閱讀文本 ->
------------------------------
一、公訴意旨略以:被告陳卿榮於民國104 年11月22日凌晨5 時許,意圖為自己不法之所有,基於竊盜之犯意,在臺北市○○區○○路00號前,徒手竊取告訴人楊定亞之皮夾1 個【內有健保卡、悠遊卡及現金新臺幣(下同)100 元等物】,得手後即行離去。

嗣經告訴人友人廖浩瑜、黃韶麒在場見狀勸阻未果,報請員警張智豪前往攔查,當場在被告身上扣得皮夾1 個及前開證件、現金等物品,始悉上情。

因認被告涉犯刑法第320條第1項竊盜罪嫌等語。

二、按犯罪事實應依證據認定之,無證據不得認定犯罪事實;不能證明被告犯罪或其行為不罰者,應諭知無罪之判決,刑事訴訟法第154條第2項、第301條第1項分別定有明文。

又按刑事訴訟法第161條第1項規定檢察官就被告犯罪事實,應負舉證責任,並指出證明之方法。

對於其所訴之被告犯罪事實,應負提出證據及說服之實質舉證責任,倘所提出之證據,不足為被告有罪之積極證明,或其闡明之證明方法,無從說服法官以形成被告有罪之心證,基於無罪推定之原則,自應為被告無罪判決之諭知。

而所謂認定犯罪事實之證據,係指足以認定被告確有犯罪行為之積極證據而言,如未發現相當證據,或證據不足以證明,自不能以推測或擬制之方法,以為裁判基礎(最高法院40年台上字第86號判例要旨參照)。
------------------------------
擷取資訊 ->
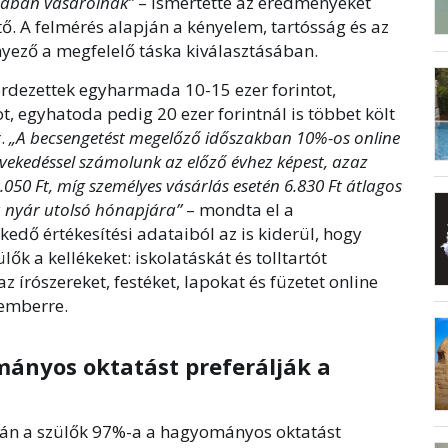
riában vásárolnak”
– ismertette az eredményeket
. A felmérés alapján a kényelem, tartósság és az
ező a megfelelő táska kiválasztásában.
rdezettek egyharmada 10-15 ezer forintot,
t, egyhatoda pedig 20 ezer forintnál is többet költ
r.
„A becsengetést megelőző időszakban 10%-os online
vekedéssel számolunk az előző évhez képest, azaz
050 Ft, míg személyes vásárlás esetén 6.830 Ft átlagos
a nyár utolsó hónapjára”
– mondta el a
kedő értékesítési adataiból az is kiderül, hogy
ők a kellékeket: iskolatáskát és tolltartót
 írószereket, festéket, lapokat és füzetet online
temberre.
mányos oktatást preferálják a
ján a szülők 97%-a a hagyományos oktatást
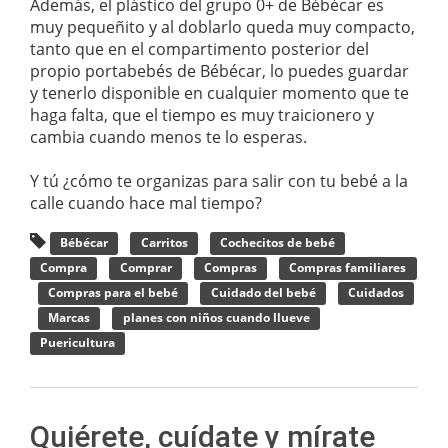
Además, el plástico del grupo 0+ de Bébécar es
muy pequeñito y al doblarlo queda muy compacto,
tanto que en el compartimento posterior del
propio portabebés de Bébécar, lo puedes guardar
y tenerlo disponible en cualquier momento que te
haga falta, que el tiempo es muy traicionero y
cambia cuando menos te lo esperas.
Y tú ¿cómo te organizas para salir con tu bebé a la
calle cuando hace mal tiempo?
Bébécar
Carritos
Cochecitos de bebé
Compra
Comprar
Compras
Compras familiares
Compras para el bebé
Cuidado del bebé
Cuidados
Marcas
planes con niños cuando llueve
Puericultura
Quiérete, cuídate y mírate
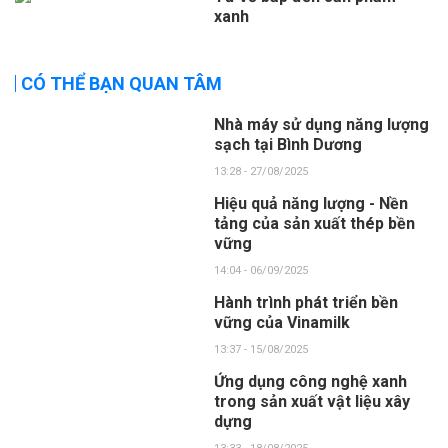
xanh
CÓ THỂ BẠN QUAN TÂM
Nhà máy sử dụng năng lượng
sạch tại Bình Dương
13:28 - 27/08/2025
Hiệu quả năng lượng - Nền
tảng của sản xuất thép bền
vững
14:04 - 06/09/2025
Hành trình phát triển bền
vững của Vinamilk
13:37 - 15/08/2025
Ứng dụng công nghệ xanh
trong sản xuất vật liệu xây
dựng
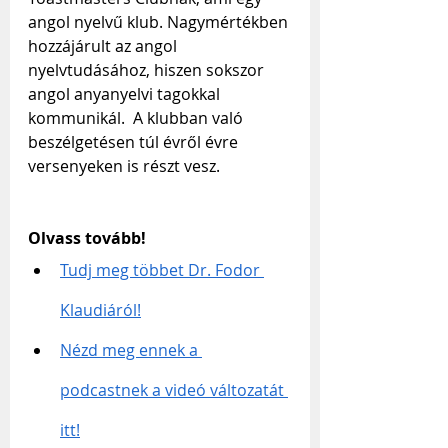
angol nyelvű klub. Nagymértékben 
hozzájárult az angol 
nyelvtudásához, hiszen sokszor 
angol anyanyelvi tagokkal 
kommunikál.  A klubban való 
beszélgetésen túl évről évre 
versenyeken is részt vesz.
Olvass tovább!
Tudj meg többet Dr. Fodor 
Klaudiáról!
Nézd meg ennek a 
podcastnek a videó változatát 
itt!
------------------------------
練習題目 ->
**A)** 請依閱讀文本回答下列問題:
(i) 公訴意旨所指被告竊取皮夾的時間為何?
(ii) 前往攔查被告的員警姓名為何?
(iii) 文末參照的是哪一則最高法院判例?
**B)** 列出閱讀文本中出現的所有人名,並註明各人在文中的身分。

參考答案 ->
**A)**
(i) 民國104年11月22日凌晨5時許。
(ii) 張智豪。
(iii) 最高法院40年台上字第86號判例。

**B)**
陳卿榮:被告
楊定亞:告訴人
廖浩瑜:告訴人友人
黃韶麒:告訴人友人
張智豪:員警